Question

At a certain temperature, 0.800 mol SO 3 is placed in a 1.50 L container. 2 SO 3 ( g ) − ⇀ ↽ − 2 SO 2 ( g ) + O 2 ( g ) At equilibrium, 0.150 mol O 2 is present. Calculate K c .

Answer 1

Answer : The value of equilibrium constant (K) is, 0.004

Explanation :

First we have to calculate the concentration of $SO_3\text{ and }O_2$

$\text{Concentration of }SO_3=\frac{\text{Moles of }SO_3}{\text{Volume of solution}}=\frac{0.800mol}{1.50L}=1.2M$

and,

$\text{Concentration of }O_2=\frac{\text{Moles of }O_2}{\text{Volume of solution}}=\frac{0.150mol}{1.50L}=0.1M$

Now we have to calculate the value of equilibrium constant (K).

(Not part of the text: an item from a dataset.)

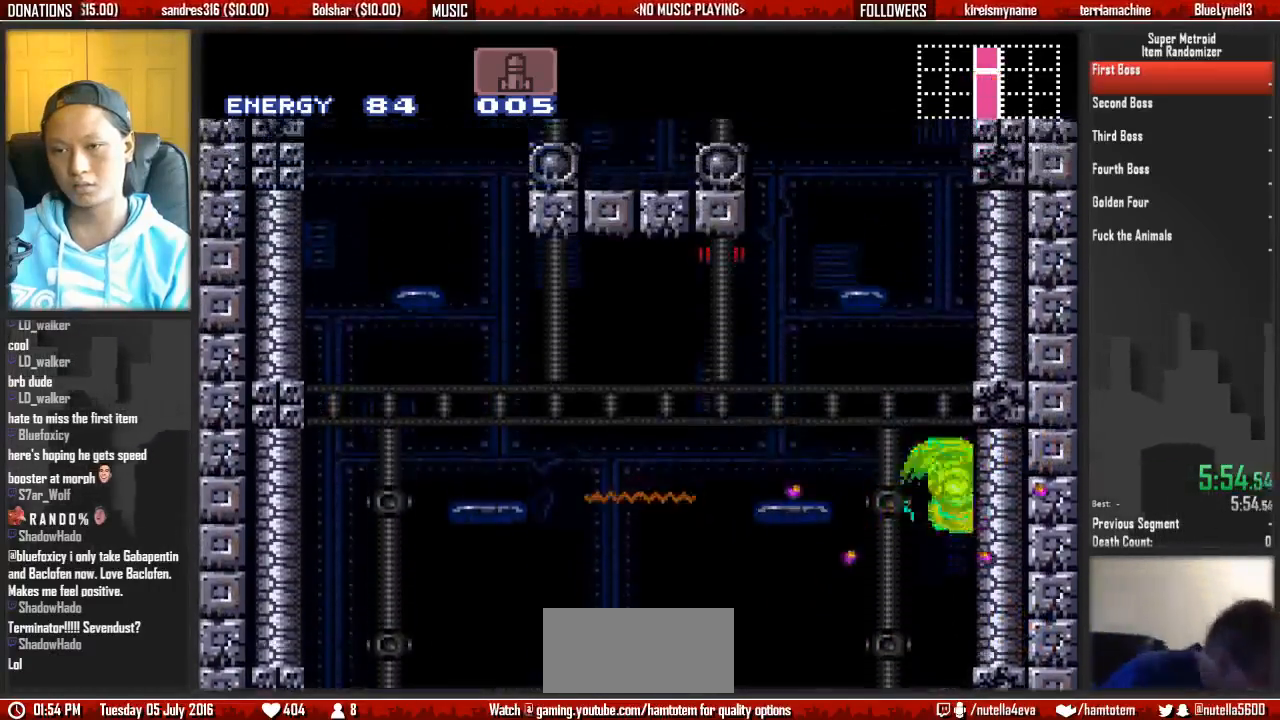
{"buttons": ["A", "DPAD_RIGHT"], "events": [[17, "A", "up"], [167, "DPAD_RIGHT", "up"], [333, "A", "down"], [333, "DPAD_LEFT", "down"], [400, "DPAD_LEFT", "up"], [400, "DPAD_RIGHT", "down"]]}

The given chemical reaction is:

                       $2SO_3(g)\rightarrow 2SO_2(g)+O_2(g)$

Initial conc.       1.2             0               0

At eqm.          (1.2-2x)        2x               x

As we are given:

Concentration of $O_2$ at equilibrium = x = 0.1 M

The expression for equilibrium constant is:

$K_c=\frac{[SO_2]^2[O_2]}{[SO_3]^2}$

Now put all the given values in this expression, we get:

$K_c=\frac{(2x)^2\times (x)}{(1.2-2x)^2}$

$K_c=\frac{(2\times 0.1)^2\times (0.1)}{(1.2-2\times 0.1)^2}$

$K_c=0.004$

Thus, the value of equilibrium constant (K) is, 0.004